Kasatreskrim Polres Garut, AKP Joko Susanto, mengungkapkan pihaknya telah mengamankan Syafril.
Saat ini, kata Joko, Syafril tengah berada di ruangan khusus untuk menjalani pemeriksaan intensif. "Yang jelas kami amankan untuk diduga pelaku, untuk dokter kita amankan sekarang sedang diperiksa," ujarnya.
"Saat ini, untuk pelaku ada di ruangan khusus untuk dilakukan pemeriksaan intensif," imbuhnya.
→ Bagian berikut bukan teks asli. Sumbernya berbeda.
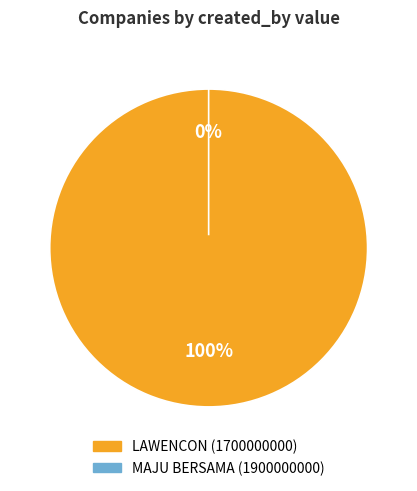

Which has a higher value, LAWENCON (1700000000) or MAJU BERSAMA (1900000000)?

LAWENCON (1700000000)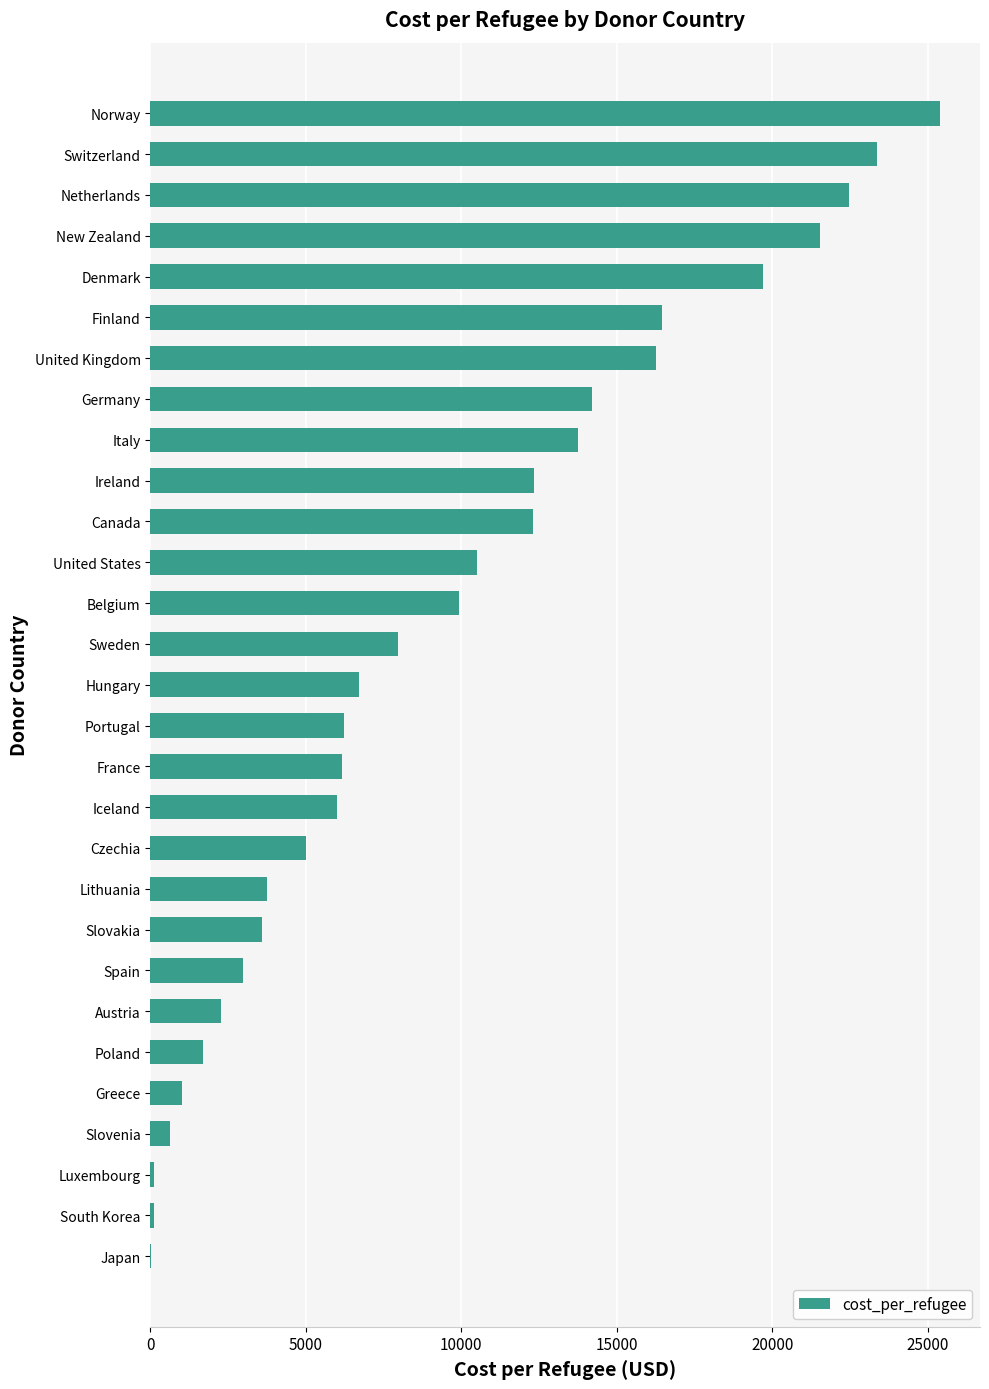

What is the sum of all values?

272535.8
Sementara itum Gubernur Jawa Barat, Dedi Mulyadi, mengecam keras tindak dugaan pelecehan seksual oleh M Syafril Firdaus. Ia pun mendesak Ikatan Dokter Indonesia (IDI) untuk mencabut izin dari dokter tersebut.
"Ya gini saja, kalau dokter lecehkan pasien di Garut, kan dokter ada komite etiknya." "Berhentikan saja, cabut izin dokternya, kenapa harus susah?" kata Dedi di Gedung Pakuan, Kota Bandung.
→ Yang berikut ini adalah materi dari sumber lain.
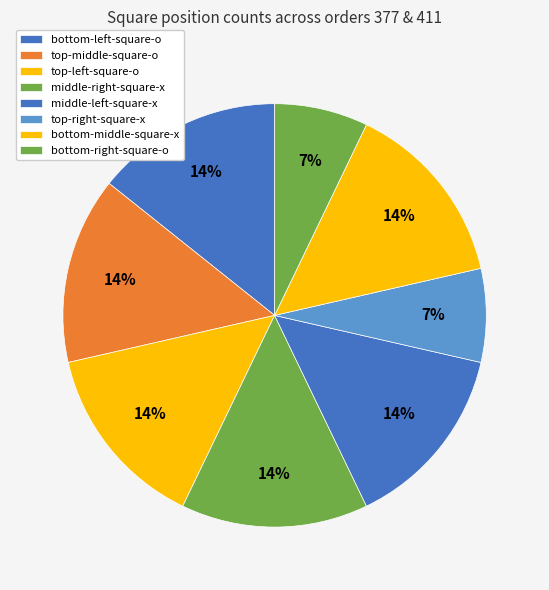

Which slice is the largest?

bottom-left-square-o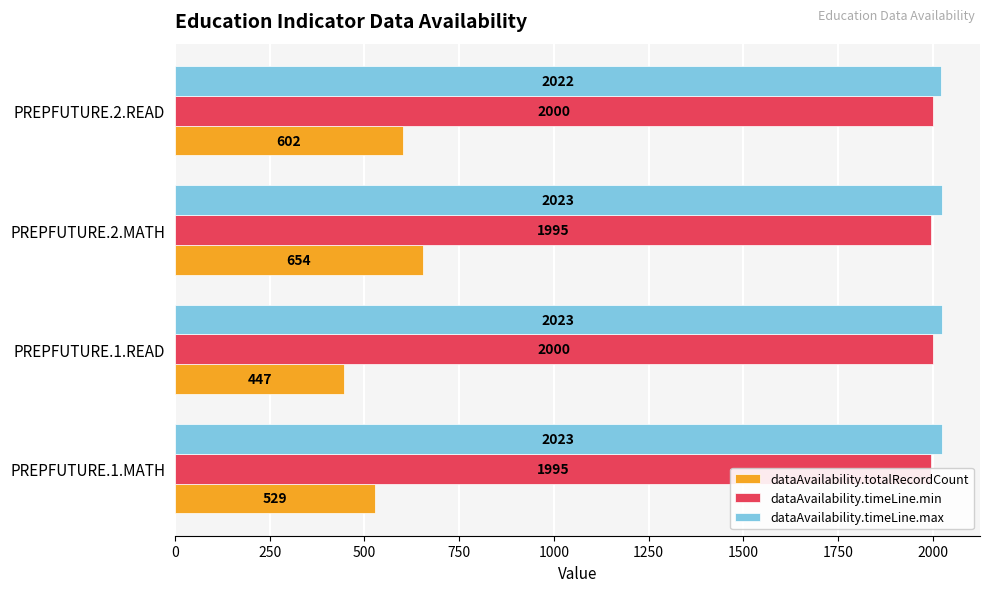

Is the value of dataAvailability.timeLine.min at PREPFUTURE.2.MATH greater than the value of dataAvailability.totalRecordCount at PREPFUTURE.1.MATH?

Yes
Selain mendesak IDI, Dedi meminta perguruan tinggi tempat terduga pelaku menempuh pendidikan, untuk mencabut gelar kedokterannya. Hal ini, kata Dedi, sebagai bentuk sanksi tegas dan efek jera.
Dedi juga mendukung proses hukum terkait kasus ini, agar terduga pelaku mendapat sanksi setimpal.
"Ya cabut aja izin praktik dokternya dan bila perlu perguruan tingginya yang meluluskan dokter itu mencabut gelar dokter," tukasnya.